African childA local non-profit organization is gearing up for a fundraising event that will help build schools in communities in Africa that need it.
To: Africa From: U.S. (TAFU), founded by Cedar Springs High School science teacher Mary Fournier, has built a dorm, computer lab, a well, and a water tank since its inception in 2009. It has also provided text books and school supplies for schools and mattresses and medical supplies for medical clinics. The next thing TAFU aims to do is build a school building with three functional classrooms for a school in desperate need of them.

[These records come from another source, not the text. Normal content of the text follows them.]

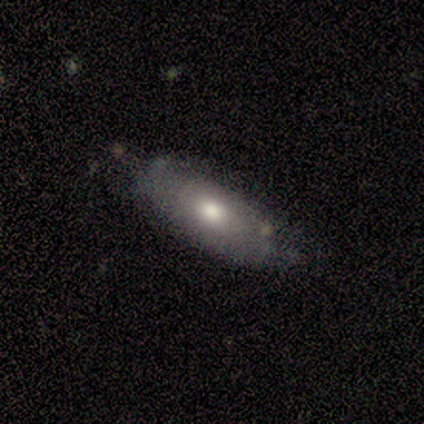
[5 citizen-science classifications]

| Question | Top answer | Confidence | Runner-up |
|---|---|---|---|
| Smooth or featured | smooth | 60% | featured or disk (40%) |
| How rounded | in between | 100% | — |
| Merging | none | 60% | minor disturbance (40%) |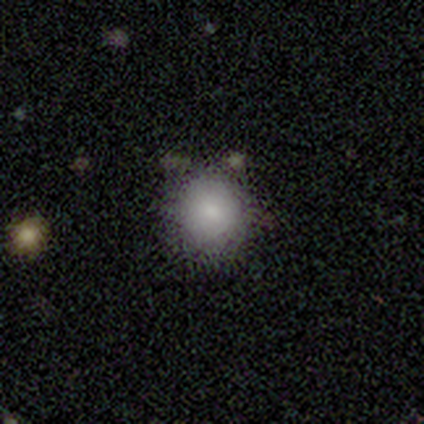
smooth-or-featured: smooth: 80% | star or artifact: 20% | featured or disk: 0%
  how-rounded: round: 100% | in between: 0% | cigar-shaped: 0%
  merging: none: 100% | minor disturbance: 0% | major disturbance: 0% | merger: 0%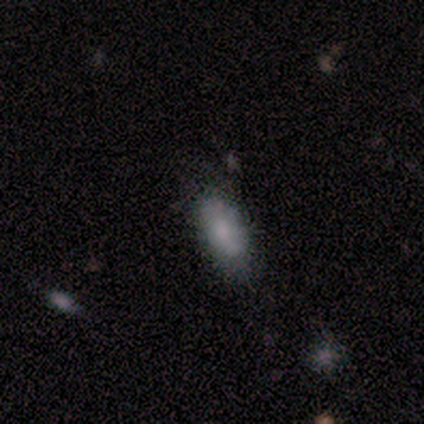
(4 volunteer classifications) A smooth galaxy with no disk features (100%) that is in between round and cigar-shaped (100%). Merging: none (100%).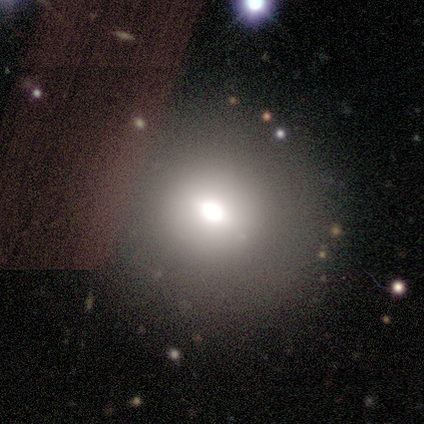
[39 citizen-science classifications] This appears to be a smooth galaxy with no disk features (82%) that is round (78%). Merging: none (94%).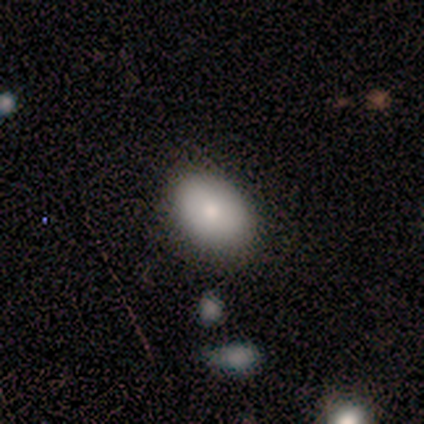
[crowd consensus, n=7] Smooth or featured?
  - smooth: 57% *
  - featured or disk: 43%
  - star or artifact: 0%
How rounded?
  - in between: 100% *
  - round: 0%
  - cigar-shaped: 0%
Merging?
  - none: 86% *
  - minor disturbance: 14%
  - major disturbance: 0%
  - merger: 0%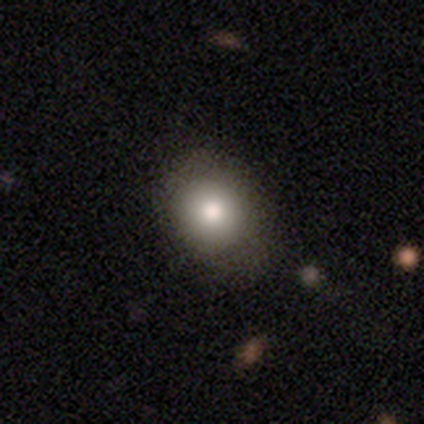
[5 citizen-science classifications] This appears to be a smooth galaxy with no disk features (80%) that is round (75%). Merging: none (100%).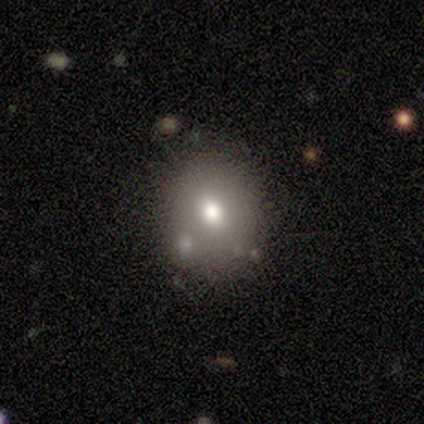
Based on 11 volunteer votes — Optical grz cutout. It shows a smooth galaxy with no disk features (73%) that is round (62%). Merging: none (60%).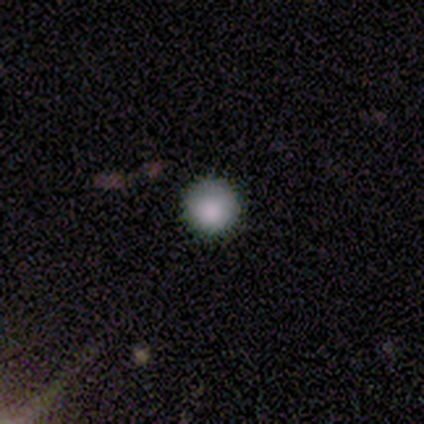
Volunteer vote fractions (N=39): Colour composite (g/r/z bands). It shows a smooth galaxy with no disk features (87%) that is round (100%). Merging: none (92%).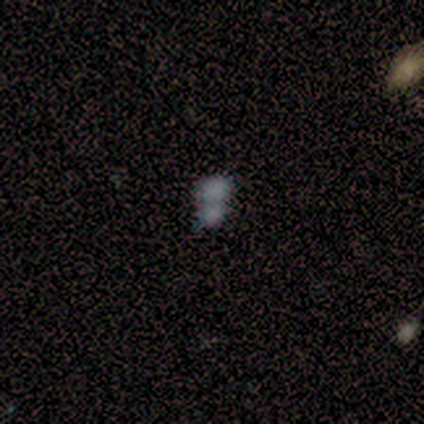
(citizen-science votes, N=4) smooth-or-featured: smooth: 75% | star or artifact: 25% | featured or disk: 0%
  how-rounded: in between: 100% | round: 0% | cigar-shaped: 0%
  merging: merger: 100% | none: 0% | minor disturbance: 0% | major disturbance: 0%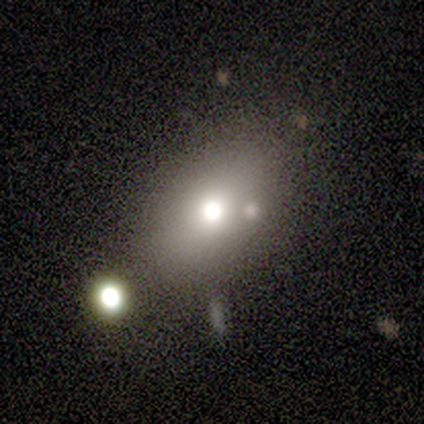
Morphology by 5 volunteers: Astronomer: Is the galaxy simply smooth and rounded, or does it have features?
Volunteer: smooth — 80%.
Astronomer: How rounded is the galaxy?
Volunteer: in between — 100%.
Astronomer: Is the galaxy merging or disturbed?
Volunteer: none — 75%.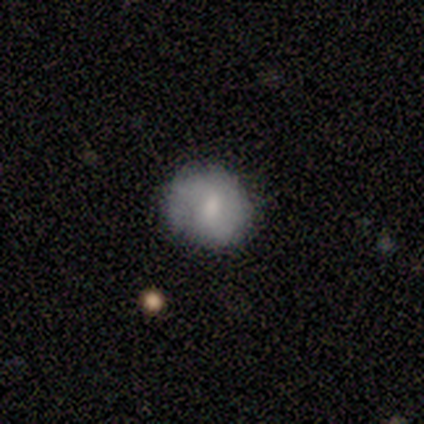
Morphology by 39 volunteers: Q: Smooth or featured?
A: smooth (62%); runner-up: featured or disk (28%)
Q: How rounded?
A: round (92%); runner-up: in between (8%)
Q: Merging?
A: none (71%); runner-up: minor disturbance (20%)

“The school that needs it has over 150 students and just 2 classrooms that are not much bigger than a dorm room,” explained Fournier. “The school is for children ages 3-8. It is one of the only schools in the area that does not turn away students with special needs. They have built temporary classrooms from branches and tarps. These rooms are even smaller than a dorm room and they fit about 30 children each with no desks.”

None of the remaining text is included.